When we experience relational trauma, relationships can feel scary, but reestablishing safety and trust in relationships is where the healing happens. (To be clear, we do not mean reestablishing safety and trust with abusers, but rather finding other healing relationships.) 

“When safety and trust had been established, people were able to connect with helpers. The nature of the behaviours of helpers that fostered healing ranged from small acts of kindness to unconditional love.”

  • “Moving from being wounded, through suffering to healing, is possible.
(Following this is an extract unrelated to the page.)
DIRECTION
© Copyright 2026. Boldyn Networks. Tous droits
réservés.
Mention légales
It is facilitated by developing safe, trusting relationships and by positive reframing that moves through the weight of responsibility to the ability to respond.”
  • “Relationships with health professionals were among these but were not necessarily any more important to the healing journey than other kinds of helpers, which included family members, friends, spirituality and their God, pets, support groups, administrators, case workers and supervisors.”

Healing probably means different things to different people, but one definition that emerged from the study is: “The re-establishment of a sense of integrity and wholeness.” 
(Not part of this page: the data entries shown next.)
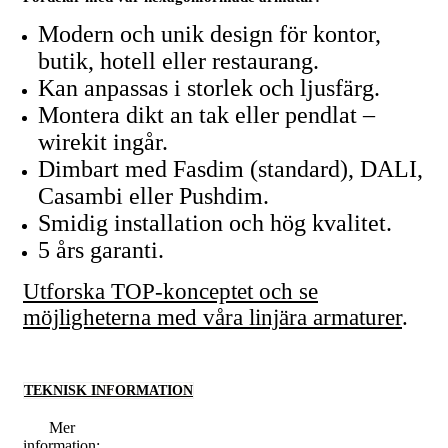
Modern och unik design för kontor,
butik, hotell eller restaurang.
Kan anpassas i storlek och ljusfärg.
Montera dikt an tak eller pendlat –
wirekit ingår.
Dimbart med Fasdim (standard), DALI,
Casambi eller Pushdim.
Smidig installation och hög kvalitet.
5 års garanti.
Utforska TOP-konceptet och se
möjligheterna med våra linjära armaturer
.
TEKNISK INFORMATION
Mer
information:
Healing was an emergent property that resulted from each individuals’ complex healing journey, a result of bridged connections between resources and relationships. “…they gradually found relief from suffering and began to exhibit emergent characteristics: a sense of hope, self-acceptance, and a desire to help others—the immediate precursors to healing.”

 In varying degrees, “they were able to transcend their suffering and in some sense to flourish.” 

  • Helping Others: We find meaning in helping others. “Understanding that suffering gives the strength and experience to help others in similar situations.”
  • Hope: We begin to have hope that we will not always feel this bad. A Crohn’s patient said, “I think gradually I realized that I was going to feel better. I did have days when I actually didn’t vomit, when I did feel better. And I think gradually I came to believe that maybe I could have a normal life again.”
  • Self-Acceptance: We see our inherent value and understand that we are not to blame for our suffering. A participant living with HIV said, “I’m really proud of myself. I think that now I still want to live. I don’t want to die, and I really love myself a lot. I have a lot of comfort in myself.”

Suffering is the ongoing pain from wounding. 

There is debate about whether or not one actually needs to experience suffering on the path to healing.

Wounding happens when we experience physical or emotional harm. It can stem from chronic illness or by physical or psychological trauma for which we do not have the tools to cope, or a combination of those factors. 

“The degree and quality of suffering experienced by each individual is framed by contextual factors that include personal characteristics, timing of their initial or ongoing wounding in the developmental life cycle and prior and current relationships.”

Characteristics: How predisposed someone may be to wounding/how many tools and resources someone may have to deal with trauma/illness.

Lifestages: Developmental timing plays an important role in the impact of trauma — young children often do not have the same resources as older adults.

Relationships: Relationships can provide solace and support for those suffering, while lack of healthy relationships can prolong suffering.